◆ Exercise requirements:
For each record that follows, restate the text exactly and drop the pictures.

◆ Records supplied:
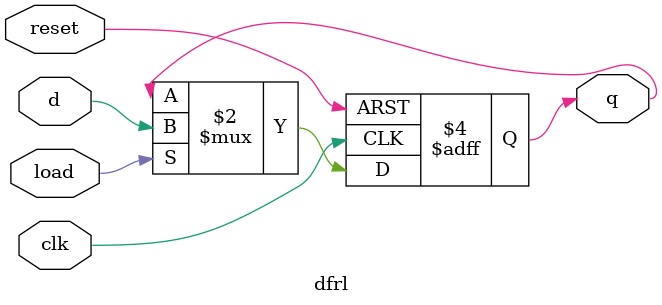
<source format=v>
module dfrl (
    input wire clk,
    input wire reset,
    input wire load,
    input wire d,
    output reg q
);

always @(posedge clk or posedge reset) begin
    if (reset) begin
        q <= 1'b0;
    end else if (load) begin
        q <= d;
    end
end

endmodule
</source>
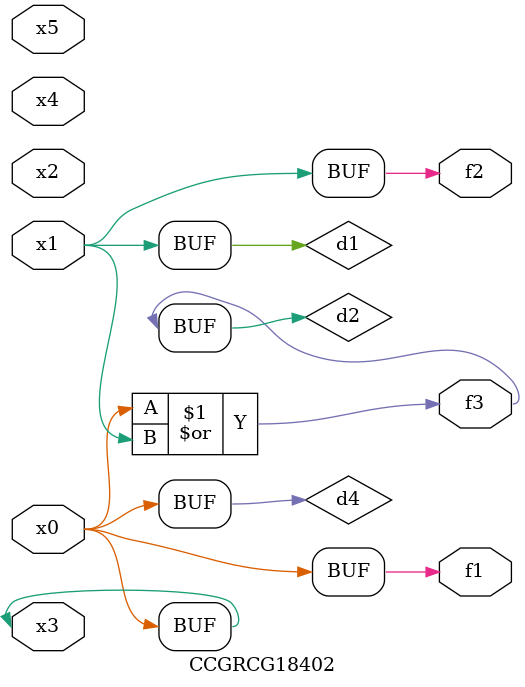
<source format=v>
module CCGRCG18402(
	input x0, x1, x2, x3, x4, x5,
	output f1, f2, f3
);

	wire d1, d2, d3, d4;

	and (d1, x1);
	or (d2, x0, x1);
	nand (d3, x0, x5);
	buf (d4, x0, x3);
	assign f1 = d4;
	assign f2 = d1;
	assign f3 = d2;
endmodule

</source>
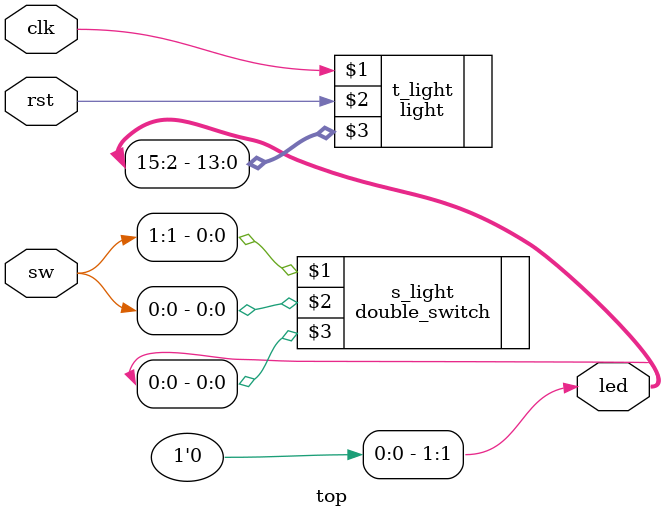
<source format=v>
module top(
	input clk,
	input rst,
	input [1:0] sw,
	output [15:0] led
	);
	light t_light(clk,rst, led[15:2]);
	double_switch s_light(sw[1],sw[0],led[0]);
	assign led[1] = 0;
endmodule


</source>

◆ Finished exercise:
<source format=v>
module dfrl (
    input wire clk,
    input wire reset,
    input wire load,
    input wire d,
    output reg q
);

always @(posedge clk or posedge reset) begin
    if (reset) begin
        q <= 1'b0;
    end else if (load) begin
        q <= d;
    end
end

endmodule
</source>
<source format=v>
module CCGRCG18402(
	input x0, x1, x2, x3, x4, x5,
	output f1, f2, f3
);

	wire d1, d2, d3, d4;

	and (d1, x1);
	or (d2, x0, x1);
	nand (d3, x0, x5);
	buf (d4, x0, x3);
	assign f1 = d4;
	assign f2 = d1;
	assign f3 = d2;
endmodule

</source>
<source format=v>
module top(
	input clk,
	input rst,
	input [1:0] sw,
	output [15:0] led
	);
	light t_light(clk,rst, led[15:2]);
	double_switch s_light(sw[1],sw[0],led[0]);
	assign led[1] = 0;
endmodule


</source>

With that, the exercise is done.